Looks like voters in Parkland School District will decide if they are willing to pay a higher annual tax for a new Parkland Community Library.

Without taking a position on the merits of  the proposal, on Tuesday night the Parkland School Board voted 7-1 to get a referendum on the ballot of the Nov. 6 municipal election that proposes tripling the library tax.

That tax is the library’s major source of funding. It is collected from residents of North Whitehall, South Whitehall and Upper Macungie townships – the three municipalities in Parkland School District.

“The school district is not increasing the tax,” stressed school board solicitor C. Steven Miller. “The school district has nothing to do with whether this tax gets increased or not. The school district is merely a vehicle that the library needs to use to get this question on the ballot.”

By approving the referendum, Miller explained, the school board was only saying: “We’re going to let the voters decide whether they want to increase this special tax.”

“We are neutral without position on the question,” stressed board member Roberta Marcus, who explained the school district just collects the tax for the library.

The school board’s neutrality on the possible tax increase “was appropriate for their role,” said library vice president Barry Cohen after the meeting. “We were not disappointed and we very much appreciate what they did tonight.”

The board solicitor said the school district is involved only because the library does not have the authority to collect taxes or to submit a tax referendum question. “It has to go through a municipality or a school district. They’ve chosen the school district because it encompasses the three townships.”

If approved by voters in the three townships, the tax increase will triple the amount they pay to the library each year, according to Parkland Community Library officials who attended the meeting but did not address the school board.

They explained a homeowner whose home is worth $100,000 now pays a $10 annual library tax. If the increase is approved, that will jump up to $29.78 a year. Someone with a home worth $200,000 will pay $59.56 rather than the $20 they now pay.

The resolution passed by the board states that the increased library tax will be reduced when the library pays off its loan for its planned new building – no later than July 1, 2035.

School board member Barry Long cast the only no vote, without offering any explanation during the board meeting.

After the meeting, Long said: “I support the board moving forward.”

He added: “Now I’ll let the resolution speak for itself. When people read the resolution, they should understand why I voted no.” He said taxpayers will have to decide if they want to support a $9.5 million project for 20 years.

That resolution passed by the board, including the ballot question and a “plain English” explanation, is online.

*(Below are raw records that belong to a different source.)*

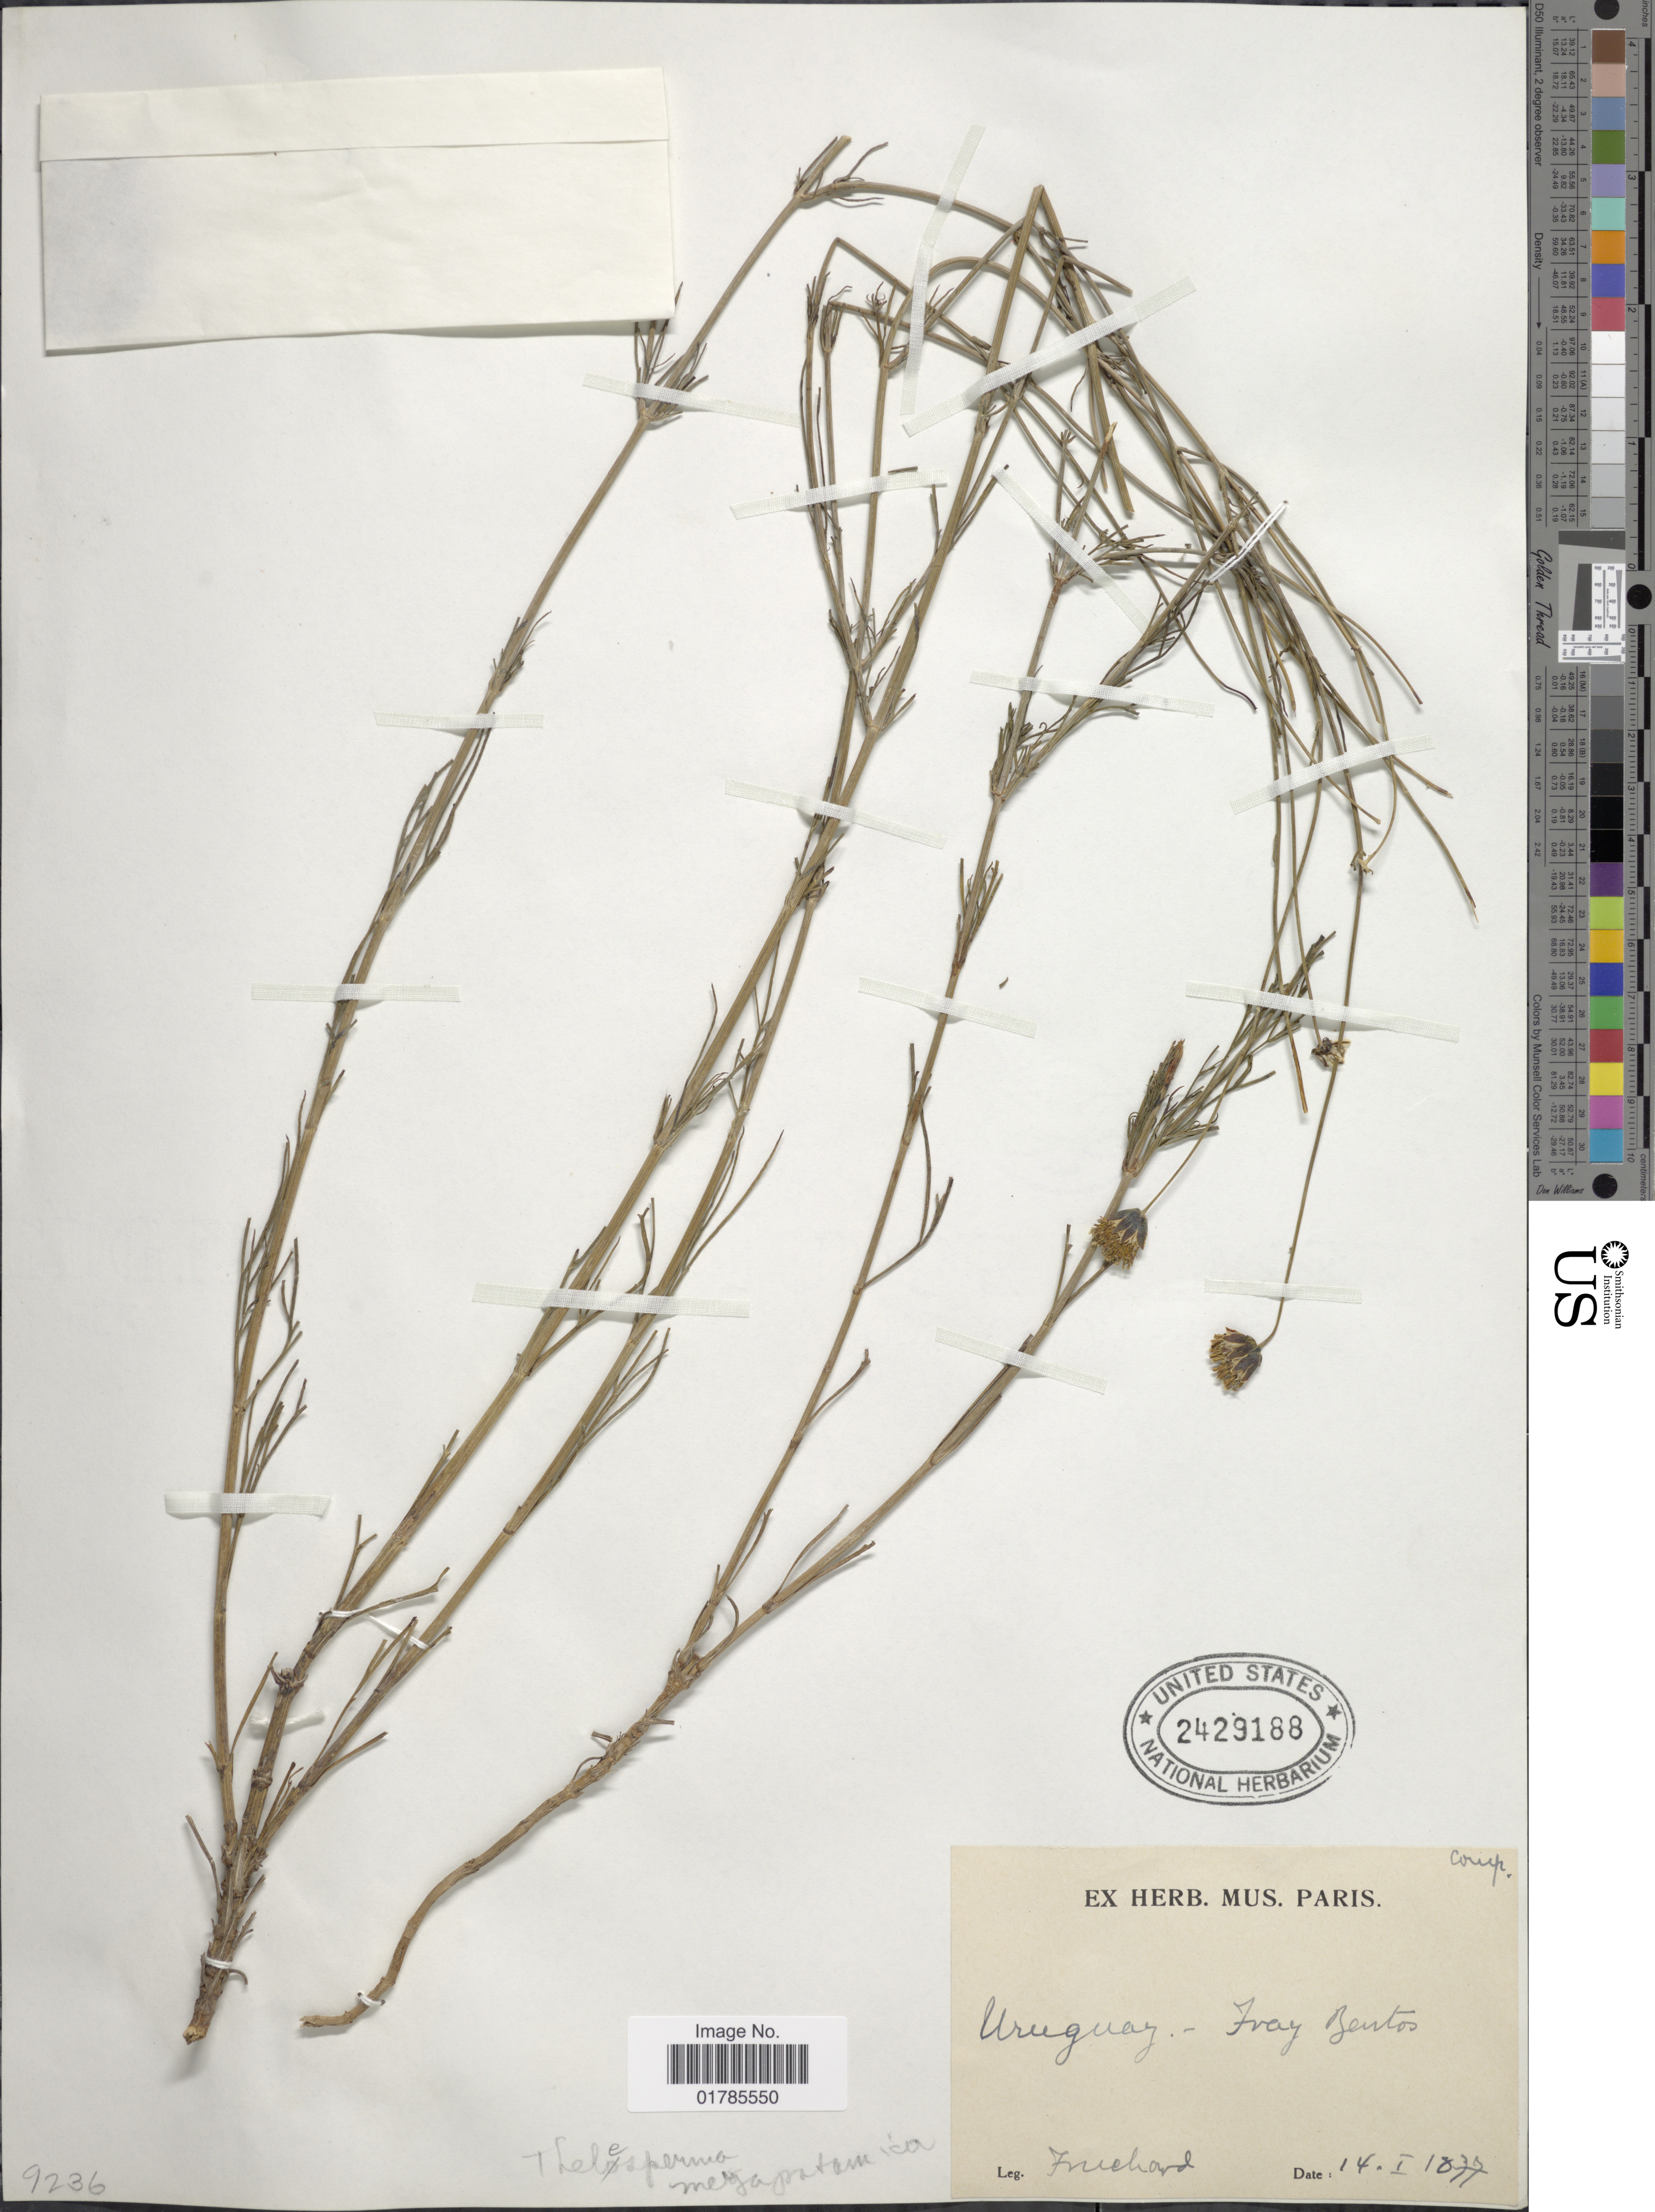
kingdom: Plantae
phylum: Tracheophyta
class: Magnoliopsida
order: Asterales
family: Asteraceae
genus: Thelesperma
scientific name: Thelesperma megapotamicum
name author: (Spreng.) Herter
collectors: -. Fruchard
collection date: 1877-01-14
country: Uruguay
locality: Ivay Bentos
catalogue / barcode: US 2429188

The referendum question must be approved by the Lehigh County elections board to be placed on the November ballot.

If approved by voters, the library tax will increase on July 1.

Miller said that tax rate has not changed since it first was approved by voters in 1998.

The rate’s been the same, but the amount of money generated by the tax has increased as more people moved into the school district, explained library board president Karl Siebert.

Siebert said that tax generated about $735,000 for the library last year.

If voters approve that increase, he said the revised tax will generate about $2.1 million a year for the library.

Siebert said about 80 percent of his library’s annual budget comes from that library tax. It gets about 10 percent of the budget from the state and the rest of the money comes from donations, grants and fines.

He said about 56,000 people live in the three townships that the library serves and the library has 21,500 cardholders.

Siebert indicated the marketing strategy to convince residents to vote for the tax increase has not yet been fully worked out, but mentioned it will include yard signs.

He said the library’s a political action committee, funded by donations, will do direct marketing after the ballot question is accepted by the county elections board.